§ **Tekstfragment**:
↓

Geen verklaringsmodel 
Het mysterie, dat is het aanvaarden dat we op aarde niet op alle vragen een antwoord zullen krijgen, is fundamenteel voor het vraagstuk rondom ziekte en genezing. Een deel van het antwoord is dus dat we niet op alles een antwoord hebben, hoe graag we dat ook zouden willen.22 De vraag waarom niet iedereen genezen wordt is een complex geheel waarbij meerdere factoren, waarvan sommige onzichtbaar en ongrijpbaar, een rol kunnen spelen.23
Dit is ook onze ervaring in de praktijk van het bidden voor zieken en ieder die dit actief praktiseert weet dat. Het ‘reeds’ en ‘nog-niet’ schema is een descriptief, een beschrijvend model van de heilsgeschiedenis. Op de vraag waarom iemand niet geneest is het abstracte model van ‘nu reeds’ en ‘nog niet’, geen geschikt verklaringsmodel als genezing uitblijft. Het is de heilshistorische en algemene lijn terwijl we in het pastoraat onder leiding van de heilige Geest op zoek gaan naar verschillende mogelijke redenen voor een specifieke situatie.

↑

§ **Brongegevens**:
↓

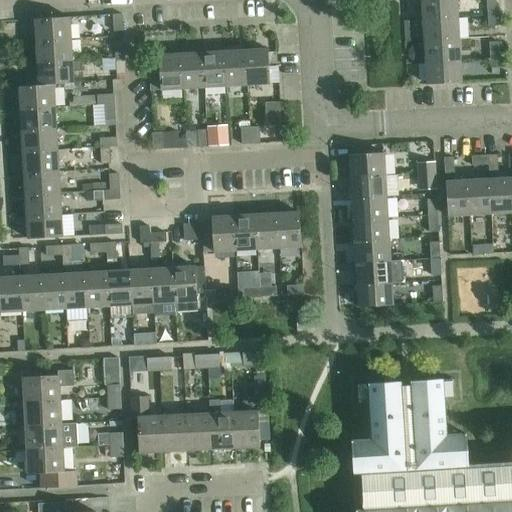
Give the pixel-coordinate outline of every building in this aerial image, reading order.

↑

§ **Gegeven opdracht A**:
Noem alle woorden en woordgroepen die in het tekstfragment tussen enkele aanhalingstekens staan.
§ **Gegeven opdracht B**:
Hoe typeert het tekstfragment het ‘reeds’ en ‘nog-niet’ schema?
§ **Gegeven opdracht C**:
Zet de tekst over gebed voor zieken en uitblijvende genezing voort na de laatste zin.
De gegevens vormen materiaal dat los staat van het tekstfragment.

§ **Verwacht antwoord A**:
reeds; nog-niet; nu reeds; nog niet

§ **Verwacht antwoord B**:
Als een descriptief, beschrijvend model van de heilsgeschiedenis.

§ **Verwacht antwoord C**:
Een positief aspect van het ‘reeds’ en ‘nog-niet’ schema is dat het als model de hele heilsgeschiedenis beschrijft, vanaf de schepping tot Jezus’ wederkomst en de voltooiing van het koninkrijk. We leven nu in de tussentijd, dat wil zeggen tussen Jezus’ eerste en tweede komst.24 Daarnaast maakt dit schema helder dat in deze tussentijd de duivel een verslagen vijand is, maar zich nog wel met alle macht tegen Gods koninkrijk en de kerk verzet. Het geeft aan dat we ons als gemeente in een geestelijke strijd bevinden, waarbij het koninkrijk der hemelen door- of inbreekt tegen de macht van de duisternis.25

Volgens de Vineyard-theologie moeten we leven als levende paradoxen, waarbij we zowel het ‘reeds’ als het ‘nog-niet’ omarmen; we leven in de spanning tussen deze twee uitersten. Te veel nadruk op het reeds leidt tot arrogantie en overschatting, waarbij we genezing als automatisme opeisen. Te veel nadruk op het nog-niet van het koninkrijk kan leiden tot pessimisme en fatalisme, waarbij we ons blijven afvragen of genezing de wil van God is. Het is duidelijk dat we moeten waken voor een eenzijdige positie. Maar het blijft in de alledaagse geloofspraktijk onduidelijk hoe we nu precies (paradoxaal) zouden moeten leven in het navolgen van Jezus.

Wat mogen we dan wel verwachten? 
Vanuit de klassieke Vineyard-theologie wordt verondersteld dat nog niet iedereen wordt genezen omdat het reeds geïnaugureerde koninkrijk nog niet volledig verwezenlijkt is.26 Het ‘reeds’ en ‘nog-niet’ schema geeft hiermee alleen maar een antwoord op de negatieve vraag: Waarom nog niet? Het verschaft ons echter geen antwoord op de positieve vraag hoeveel genezingen er in het reeds dan wel mogelijk zouden zijn. Met andere woorden, naar welke standaard zouden we ons ‘in het reeds’ mogen uitstrekken? Wat kunnen we nu dan wel verwachten? Dat is de vraag waar Clark en Johnson actief in de praktijk mee bezig zijn en dat is voor ons een wezenlijke vraag voor de kerk van vandaag.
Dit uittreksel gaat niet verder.